Your states can’t be made to work. When you’re in the initial state and read $a_1$, you’ve no way to know whether $a_1\ldots a_n>b_1\ldots b_n$, $a_1\ldots a_n=b_1\ldots b_n$, or $a_1\ldots a_n<b_1\ldots b_n$, so you’ve no way to know what the appropriate transition is.

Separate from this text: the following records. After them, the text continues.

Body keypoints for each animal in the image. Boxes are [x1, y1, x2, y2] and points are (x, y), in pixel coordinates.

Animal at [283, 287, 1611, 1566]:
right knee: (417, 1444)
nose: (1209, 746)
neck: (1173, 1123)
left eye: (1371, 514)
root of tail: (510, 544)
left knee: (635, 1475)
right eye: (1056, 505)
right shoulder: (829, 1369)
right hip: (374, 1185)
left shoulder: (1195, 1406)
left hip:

If $a_1\ldots a_n\ne b_1\ldots b_n$, there is a smallest $k\in\{1,\ldots,n\}$ such that $a_k\ne b_k$, and it’s not hard to see that $a_1\ldots a_n>b_1\ldots b_n$ if and only if $a_k>b_k$. Using that idea, I can construct a suitable DFA with five states; $q_0$ is the initial state, $q_4$ is the only acceptor state, and the transitions are as follows:
$$\begin{array}{}
q_0\overset{0}\longrightarrow q_1&&q_0\overset{1}\longrightarrow q_2\\
q_1\overset{0}\longrightarrow q_0&&q_1\overset{1}\longrightarrow q_3\\
q_2\overset{0}\longrightarrow q_4&&q_2\overset{1}\longrightarrow q_0\\
q_3\overset{0}\longrightarrow q_3&&q_3\overset{1}\longrightarrow q_3\\
q_4\overset{0}\longrightarrow q_4&&q_4\overset{1}\longrightarrow q_4
\end{array}$$
After reading $a_1b_1\ldots a_kb_k$ for any $k$, the automaton will be in state $q_0$ if $a_1\ldots a_k=b_1\ldots b_k$. If $k$ is minimal such that $a_k\ne b_k$, then either $a_kb_k=10$ or $a_kb_k=01$. In the first case the automaton is in state $q_4$; in the second it’s in state $q_3$. Both are trap states, so in the first case the input is accepted, and in the second it is not.
I constructed this DFA on the assumption that the length of the input string would be even; if it was supposed to test for strings of odd length and reject them, some modification would be required.